None of these ways of using Sona’s tools, however, can match the versatility of conditioning recruitment for future or follow-up studies on some information gained from a previous study. It may be oversimplifying somewhat, but essentially all multi-part studies with human participants either involve recruiting participants for each part, using methods such as the built-in tools Sona offers, or inviting participants to take part in future studies based on conditions that will be known from earlier ones. The possibilities are endless, and the limits are as boundless as one’s scientific creativity.

Concluding Thoughts

That, in a nutshell, is the real takeaway from Harrington et al.’s study on prospective memory.
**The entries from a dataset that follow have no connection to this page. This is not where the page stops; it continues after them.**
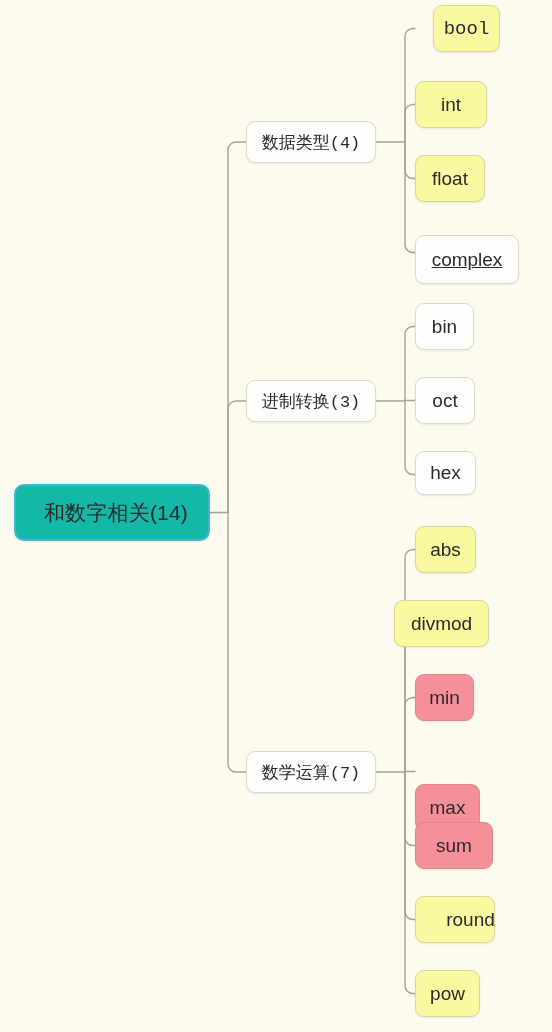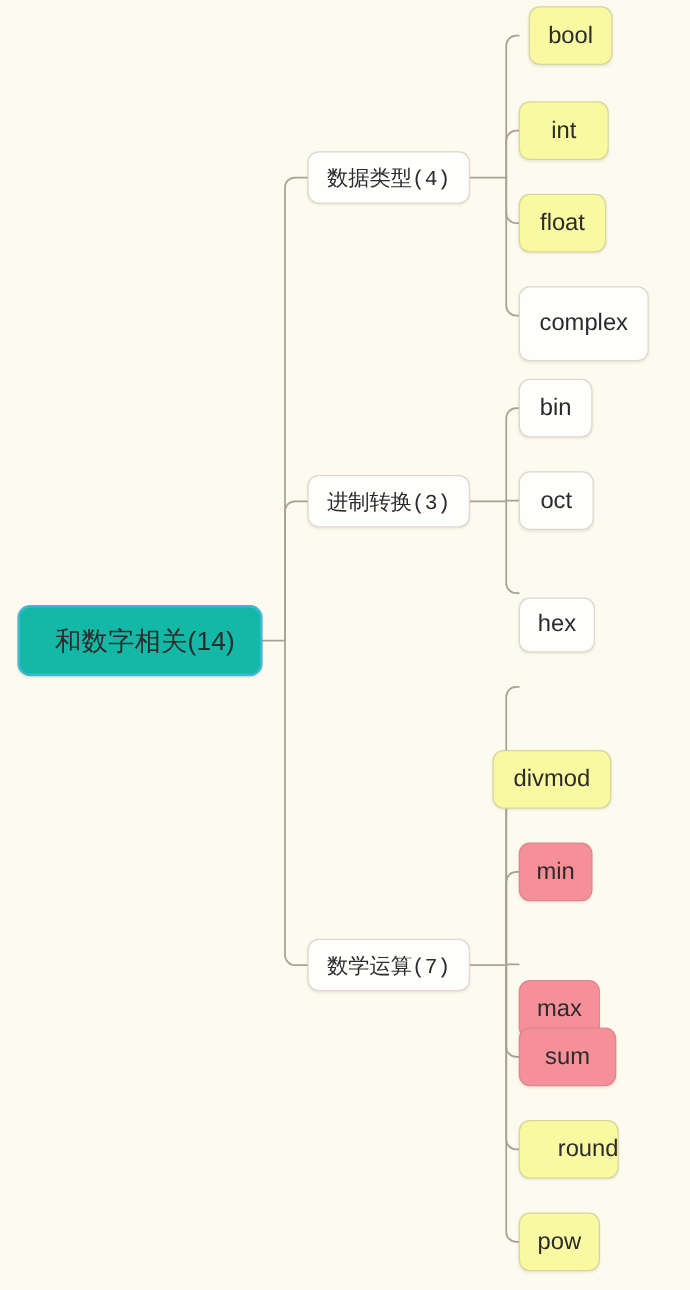--- a/index.html
+++ b/index.html
@@ -101,7 +101,7 @@
 <div class="node node-branch" style="left: 246px; top: 121px; width: 130px; height: 42px;">
       <span>数据类型(4)</span>
     </div>
-    <div class="node node-leaf fill-yellow" style="left: 423px; top: 5px; width: 67px; height: 47px;">
+    <div class="node node-leaf fill-yellow" style="left: 433px; top: 5px; width: 67px; height: 47px; font-family: Liberation Mono, monospace;">
       <span>bool</span>
     </div>
     <div class="node node-leaf fill-yellow" style="left: 415px; top: 81px; width: 72px; height: 47px;">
To be sure, it’s not the key takeaway of the study. Harrington et al.’s outstanding research has much to offer memory research and contains much we couldn’t cover, no matter how great we think it is. For us, at least in this particular context (i.e., here at Sona, on the Sona blog, writing to an audience about the Sona platform), the key takeaway from their study and this discussion is the example they set from a methodological perspective. By creatively using Sona to recruit participants based on conditional information from an initial study (and, recall that in this case, the information was merely that participants didn’t show!), we have a very clean, illustrative instance of how to conduct a conditional multi-part study.

By structuring the research process, Sona becomes integral to the research process and a valuable research tool in ways that even we can’t predict. That’s a lesson we learned from Harrington et al. and one definitely worth sharing.